----- READING PASSAGE -----

In fact, a system that can run gdbserver
to connect to a remote GDB could also run GDB locally! gdbserver
is sometimes useful nevertheless, because it is a much smaller program
than GDB itself. It is also easier to port than all of GDB, so you may
be able to get started more quickly on a new system by using gdbserver.
Finally, if you develop code for real-time systems, you may find that the
tradeoffs involved in real-time operation make it more convenient to do
as much development work as possible on another system, for example by
cross-compiling. You can use gdbserver
to make a similar choice for debugging.
GDB and gdbserver
communicate via either a serial line or a TCP connection, using the standard
GDB remote serial protocol.
-
On the target machine
You need to have a copy
of the program you want to debug. gdbserver
does not need your program’s symbol table, so you can strip the program
if necessary to save space. GDB on the host system does all the symbol
handling. To use the server, you must tell it how to communicate with GDB;
the name of your program; and the arguments for your program. The syntax
has the following example's format.
target> gdbserver commprogram
[args...].
comm is
either a device name (to use a serial line) or a TCP hostname and portnumber.
For example, to debug Emacs with the argument, foo.txt,
and communicate with GDB over the serial port, /dev/com1,
use the following.

-----

Please answer these questions about the gdbserver passage above:
1. Compared with GDB itself, what size of program is gdbserver?
2. What two kinds of connection can GDB and gdbserver use to communicate?
3. Which program handles all the symbols?

----- MATERIAL PROVIDED -----

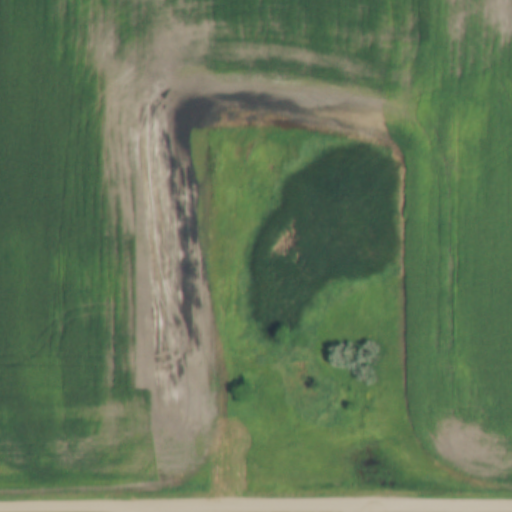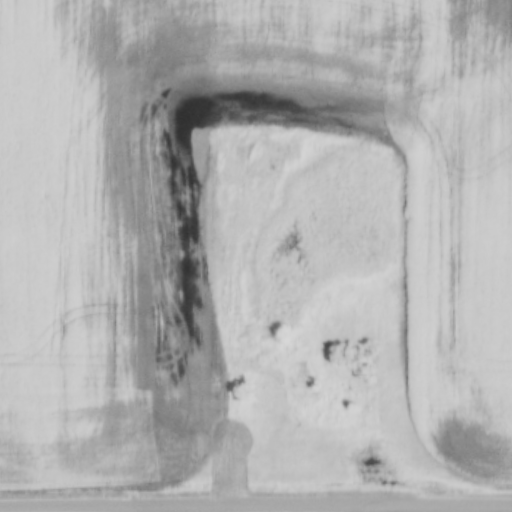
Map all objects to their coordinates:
road: (256, 510)
road: (261, 511)
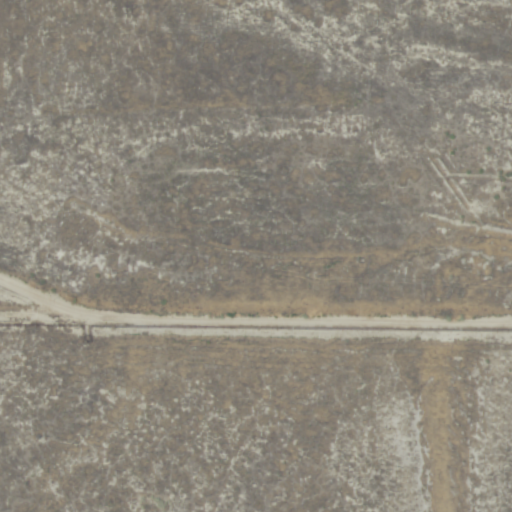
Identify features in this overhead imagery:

-----

# FINAL RESULT
1. It is a much smaller program than GDB.
2. A serial line or a TCP connection.
3. GDB on the host system.